It’s certainly some kind of sign of the times. What it says about these times is another question.
Renfrew County’s two main school boards issued a statement Tuesday to affirm that they do not provide litter boxes for students in any of their schools.
The Renfrew County District School Board and Renfrew County Catholic District School Board said that is has “come to our attention that misinformation is currently circulating in our school communities and online regarding the presence of litter boxes in our schools.”
“Please know that (the RCDSB and RCCDSB) do not have, and have never had, litter boxes in any of our elementary or secondary sites.”
Further, the boards said, a provincially mandated collection of “demographic data” in the two school boards includes “questions of identity… specific to gender.”
“We do not collect any data regarding animal identity, and we do not recognize such identities.
“The RCDSB and the RCCDSB recognizes, values, accepts and nurtures all students and staff regardless of their gender identity or expression.”
Comments that at least one school in Renfrew County had a litter box in its washrooms began circulating after a letter to the editor published in the Eganville Leader suggested that the author had a “confirmed report from a high up school board official” that seven children in the county’s public school system identify as “animals.”

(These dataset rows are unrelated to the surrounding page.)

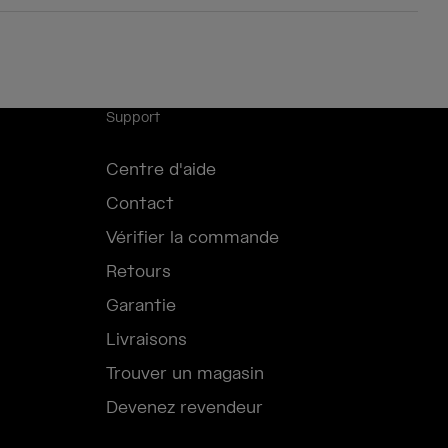
Support
Centre d'aide
Contact
Vérifier la commande
Retours
Garantie
Livraisons
Trouver un magasin
Devenez revendeur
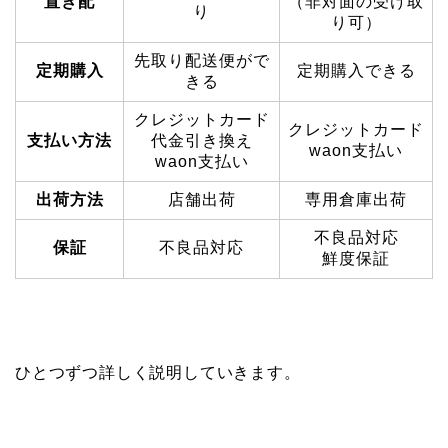
置き配
（非対面の受け取
り
り可）
先取り配送便がで
定期購入
定期購入できる
きる
クレジットカード
クレジットカード
支払い方法
代金引き換え
waon支払い
waon支払い
出荷方法
店舗出荷
専用倉庫出荷
不良品対応
保証
不良品対応
鮮度保証
ひとつずつ詳しく説明していきます。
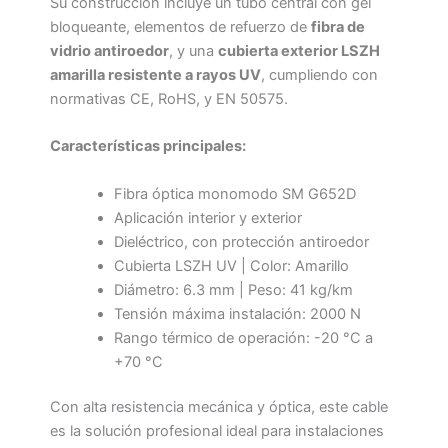
Su construcción incluye un tubo central con gel
bloqueante, elementos de refuerzo de
fibra de
vidrio antiroedor
, y una
cubierta exterior LSZH
amarilla resistente a rayos UV
, cumpliendo con
normativas CE, RoHS, y EN 50575.
Características principales:
Fibra óptica monomodo SM G652D
Aplicación interior y exterior
Dieléctrico, con protección antiroedor
Cubierta LSZH UV | Color: Amarillo
Diámetro: 6.3 mm | Peso: 41 kg/km
Tensión máxima instalación: 2000 N
Rango térmico de operación: -20 °C a
+70 °C
Con alta resistencia mecánica y óptica, este cable
es la solución profesional ideal para instalaciones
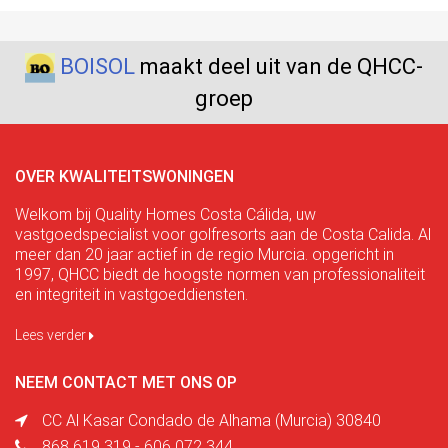
BOISOL
maakt deel uit van de QHCC-
groep
OVER KWALITEITSWONINGEN
Welkom bij Quality Homes Costa Cálida, uw
vastgoedspecialist voor golfresorts aan de Costa Calida. Al
meer dan 20 jaar actief in de regio Murcia. opgericht in
1997, QHCC biedt de hoogste normen van professionaliteit
en integriteit in vastgoeddiensten.
Lees verder
NEEM CONTACT MET ONS OP
CC Al Kasar Condado de Alhama (Murcia) 30840
868 619 319 - 606 072 344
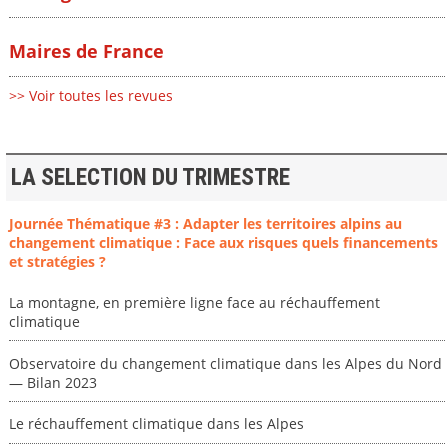
Maires de France
>> Voir toutes les revues
LA SELECTION DU TRIMESTRE
Journée Thématique #3 : Adapter les territoires alpins au
changement climatique : Face aux risques quels financements
et stratégies ?
La montagne, en première ligne face au réchauffement
climatique
Observatoire du changement climatique dans les Alpes du Nord
— Bilan 2023
Le réchauffement climatique dans les Alpes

The letter said it “has been confirmed” that one student in a public school identifies as a “frog,” while another school provided a litter box for a student who identifies as a cat.
According to Wikipedia, the “litter boxes in schools hoax” is an urban myth that has been “promoted by various conservative and far-right media outlets and personalities,” stating that some schools were providing litter boxes in bathrooms to students who identified as cats or “furries,” in response to several school districts enacting protections for transgender students.
The unfounded rumours were reported in Prince Edward Island in October 2021, and were “initially thought to be a joke, but had to be formally disavowed as misinformation circulated on social media.”
“Rumors spread to other Canadian provinces and schools. In the United States, popular media coverage of the hoax originally revolved around a school in Michigan in December 2021, but spread to schools in several other states.”